Microbes are not a niche interest for biology-focused farmers. They are the biological infrastructure that every productive farm — livestock or crop — depends on. In livestock they drive digestion immune function and disease resistance. In the soil they drive nutrient cycling root development and crop resilience. The science connecting both is the same. The opportunity for farmers who understand it is significant.
Q: How do microbes improve livestock health?
Microbes in the gut — particularly in the rumen of cattle and other ruminants — break down plant fiber into usable energy support immune function and suppress pathogens. Probiotic interventions that maintain gut microbiome diversity improve feed conversion reduce disease susceptibility and lower antibiotic dependency in livestock operations.

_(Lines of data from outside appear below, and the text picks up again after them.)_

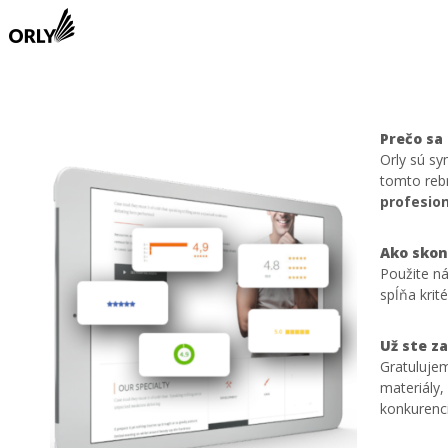
Prečo sa 
Orly sú s
tomto reb
profesion
Ako skon
Použite ná
spĺňa krit
Už ste z
Gratulujem
materiály,
konkurenci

Q: What is the connection between gut microbiomes and soil microbiomes?
Both gut and soil microbiomes are living microbial communities that perform biological functions the host organism cannot perform alone. Gut microbiomes support digestion and immune function in animals. Soil microbiomes support nutrient cycling root development and disease suppression in crops. Both are depleted by the same types of stressors — chemical overuse monoculture and physical disruption — and both are restored through targeted microbial interventions.
Q: What are microbial inoculants for crops?
Microbial inoculants are agricultural inputs containing live beneficial microorganisms — bacteria and fungi — applied to seeds or soil to improve rhizosphere biology. They fix nitrogen solubilize phosphorus stimulate root development and suppress soil-borne pathogens. The principle is the same as livestock probiotics: restoring microbial function that intensive management has depleted.
Q: How does reducing antibiotic use in livestock connect to soil health?
Antibiotic residues from livestock operations can enter the soil through manure applications affecting soil microbial communities. Reducing antibiotic use in livestock reduces this pathway of soil microbiome disruption. Farms that manage gut health biologically in their livestock and soil health biologically in their crop ground are building integrated systems that are more productive and resilient across the operation.
Q: Can microbial inputs improve both livestock and crop productivity?
Yes — though the specific organisms and applications differ. In livestock probiotics and prebiotics improve rumen function feed efficiency and immune health. In crops microbial seed treatments improve rhizosphere biology nutrient uptake root development and yield. The underlying science is the same: targeted microbial interventions restore biological function that intensive management has degraded.